***** Dataset records

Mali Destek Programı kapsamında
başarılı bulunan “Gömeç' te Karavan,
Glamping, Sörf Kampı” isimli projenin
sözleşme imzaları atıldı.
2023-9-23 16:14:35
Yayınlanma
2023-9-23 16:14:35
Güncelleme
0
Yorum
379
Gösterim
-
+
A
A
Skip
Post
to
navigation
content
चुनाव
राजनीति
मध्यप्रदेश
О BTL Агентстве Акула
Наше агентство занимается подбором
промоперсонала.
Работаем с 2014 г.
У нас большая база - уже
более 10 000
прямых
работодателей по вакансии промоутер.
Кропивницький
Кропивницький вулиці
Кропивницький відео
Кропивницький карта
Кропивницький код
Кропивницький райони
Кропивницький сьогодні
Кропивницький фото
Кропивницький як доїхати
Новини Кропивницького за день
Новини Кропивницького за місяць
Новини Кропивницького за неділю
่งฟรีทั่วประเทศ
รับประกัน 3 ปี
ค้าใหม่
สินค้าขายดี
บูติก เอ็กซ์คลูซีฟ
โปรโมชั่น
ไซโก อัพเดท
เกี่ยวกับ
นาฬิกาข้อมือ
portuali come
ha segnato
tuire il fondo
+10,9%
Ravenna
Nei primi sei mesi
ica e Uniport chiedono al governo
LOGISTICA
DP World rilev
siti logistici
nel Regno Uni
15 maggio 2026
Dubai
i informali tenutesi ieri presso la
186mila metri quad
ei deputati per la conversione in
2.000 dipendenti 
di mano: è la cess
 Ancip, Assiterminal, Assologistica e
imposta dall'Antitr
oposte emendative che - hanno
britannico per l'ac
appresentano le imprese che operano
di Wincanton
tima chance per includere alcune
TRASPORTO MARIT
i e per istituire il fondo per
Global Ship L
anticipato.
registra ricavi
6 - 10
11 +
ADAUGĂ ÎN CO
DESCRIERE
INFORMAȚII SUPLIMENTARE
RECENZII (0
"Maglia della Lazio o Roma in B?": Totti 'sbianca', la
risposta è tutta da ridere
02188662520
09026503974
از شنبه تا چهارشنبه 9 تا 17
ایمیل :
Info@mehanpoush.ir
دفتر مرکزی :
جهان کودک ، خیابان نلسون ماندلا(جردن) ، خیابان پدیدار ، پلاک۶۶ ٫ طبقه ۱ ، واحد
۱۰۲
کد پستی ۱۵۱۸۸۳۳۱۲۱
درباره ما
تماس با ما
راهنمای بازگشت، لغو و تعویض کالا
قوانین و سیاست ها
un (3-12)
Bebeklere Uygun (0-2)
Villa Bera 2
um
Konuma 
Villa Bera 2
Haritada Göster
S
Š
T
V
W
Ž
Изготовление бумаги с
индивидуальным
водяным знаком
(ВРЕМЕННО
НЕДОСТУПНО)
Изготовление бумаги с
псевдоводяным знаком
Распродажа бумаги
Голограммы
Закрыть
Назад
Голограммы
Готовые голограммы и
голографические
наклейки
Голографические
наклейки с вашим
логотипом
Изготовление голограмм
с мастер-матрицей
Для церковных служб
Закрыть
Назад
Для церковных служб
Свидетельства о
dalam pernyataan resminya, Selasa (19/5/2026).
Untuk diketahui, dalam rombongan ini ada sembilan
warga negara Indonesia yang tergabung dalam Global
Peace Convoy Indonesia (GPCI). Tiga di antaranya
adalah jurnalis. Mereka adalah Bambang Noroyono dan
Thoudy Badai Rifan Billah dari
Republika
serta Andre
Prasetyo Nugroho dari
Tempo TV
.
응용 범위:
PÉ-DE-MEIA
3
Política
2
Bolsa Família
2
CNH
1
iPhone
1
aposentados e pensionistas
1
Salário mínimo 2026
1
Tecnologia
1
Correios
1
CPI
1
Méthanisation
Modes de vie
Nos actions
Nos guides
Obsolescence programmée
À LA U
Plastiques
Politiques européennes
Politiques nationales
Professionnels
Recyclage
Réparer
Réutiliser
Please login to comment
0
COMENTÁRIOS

**********

Copy exactly the lines from the one containing "Peace Convoy Indonesia" through the last line of the records, both included, and nothing else.

### Output for this exercise
Peace Convoy Indonesia (GPCI). Tiga di antaranya
adalah jurnalis. Mereka adalah Bambang Noroyono dan
Thoudy Badai Rifan Billah dari
Republika
serta Andre
Prasetyo Nugroho dari
Tempo TV
.
응용 범위:
PÉ-DE-MEIA
3
Política
2
Bolsa Família
2
CNH
1
iPhone
1
aposentados e pensionistas
1
Salário mínimo 2026
1
Tecnologia
1
Correios
1
CPI
1
Méthanisation
Modes de vie
Nos actions
Nos guides
Obsolescence programmée
À LA U
Plastiques
Politiques européennes
Politiques nationales
Professionnels
Recyclage
Réparer
Réutiliser
Please login to comment
0
COMENTÁRIOS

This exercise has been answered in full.